Uster ZH: Schüler bemalen Quellenweg mit Lehmfarbe
In Uster ZH haben Schülerinnen und Schüler der Kantonsschule am 15. September einen Abschnitt des Quellenwegs bemalt – als Hinweis auf eine Querungsstelle.

Im Rahmen des Kunstunterrichts haben Schülerinnen und Schüler der Kantonsschule Uster am Dienstag, 15. September 2026, einen Abschnitt des Quellenwegs mit Lehmfarbe gestaltet. Die Bemalung macht auf die Querungsstelle zwischen zwei Schulgebäuden aufmerksam. Sie soll die gegenseitige Rücksichtnahme von Velofahrenden sowie querenden Schülerinnen und Schülern fördern. Die verwendete Lehmfarbe ist ökologisch unbedenklich und kann einfach entfernt werden.

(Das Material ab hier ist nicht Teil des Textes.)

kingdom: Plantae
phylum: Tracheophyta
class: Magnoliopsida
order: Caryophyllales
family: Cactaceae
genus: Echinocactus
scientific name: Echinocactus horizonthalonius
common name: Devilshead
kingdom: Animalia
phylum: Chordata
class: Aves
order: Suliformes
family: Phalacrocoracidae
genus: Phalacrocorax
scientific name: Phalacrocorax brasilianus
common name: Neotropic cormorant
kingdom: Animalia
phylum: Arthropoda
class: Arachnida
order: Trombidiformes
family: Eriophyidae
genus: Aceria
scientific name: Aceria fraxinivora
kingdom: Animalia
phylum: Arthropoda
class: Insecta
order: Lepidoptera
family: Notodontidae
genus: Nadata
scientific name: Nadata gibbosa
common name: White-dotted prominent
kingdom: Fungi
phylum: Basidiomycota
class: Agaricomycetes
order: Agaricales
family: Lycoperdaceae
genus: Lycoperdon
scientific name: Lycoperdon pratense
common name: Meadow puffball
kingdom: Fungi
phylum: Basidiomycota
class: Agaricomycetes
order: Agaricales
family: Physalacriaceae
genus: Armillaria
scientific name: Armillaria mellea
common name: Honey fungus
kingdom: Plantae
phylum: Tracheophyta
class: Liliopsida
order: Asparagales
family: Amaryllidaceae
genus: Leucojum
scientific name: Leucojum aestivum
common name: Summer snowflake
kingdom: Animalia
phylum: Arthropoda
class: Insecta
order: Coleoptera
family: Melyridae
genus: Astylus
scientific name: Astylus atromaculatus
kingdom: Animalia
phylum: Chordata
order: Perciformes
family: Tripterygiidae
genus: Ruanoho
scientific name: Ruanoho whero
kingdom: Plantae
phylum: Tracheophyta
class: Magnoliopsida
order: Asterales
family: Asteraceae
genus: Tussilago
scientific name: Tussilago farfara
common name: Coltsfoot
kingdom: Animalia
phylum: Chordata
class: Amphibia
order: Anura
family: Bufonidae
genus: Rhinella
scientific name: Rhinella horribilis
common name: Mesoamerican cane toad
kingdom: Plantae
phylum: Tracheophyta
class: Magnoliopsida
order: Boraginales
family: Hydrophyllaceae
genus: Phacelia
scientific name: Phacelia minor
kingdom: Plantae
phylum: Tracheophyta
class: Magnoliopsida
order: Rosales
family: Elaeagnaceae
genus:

Die Schülerinnen und Schüler der Kantonsschule der fünften Klasse mit Schwerpunktfach «Bildnerisches Gestalten» entwarfen im Unterricht eine Gestaltung für den Quellenweg. Die ausgewählten Motive zeigen eine Unterwasserwelt mit Kraken und Fischen. «Die Idee hatten wir spontan. Der Weiher in der Nähe hat uns inspiriert und wir haben mit etwas Fantasie dessen Lebewesen ergänzt», erklärt einer der beteiligten Schüler. Unter Anleitung der BG-Lehrerin Fiona Rafferty übertrugen die Schülerinnen und Schüler die ausgearbeiteten Motive am Dienstag, 15. September 2026 mit Lehmfarbe auf den Quellenweg.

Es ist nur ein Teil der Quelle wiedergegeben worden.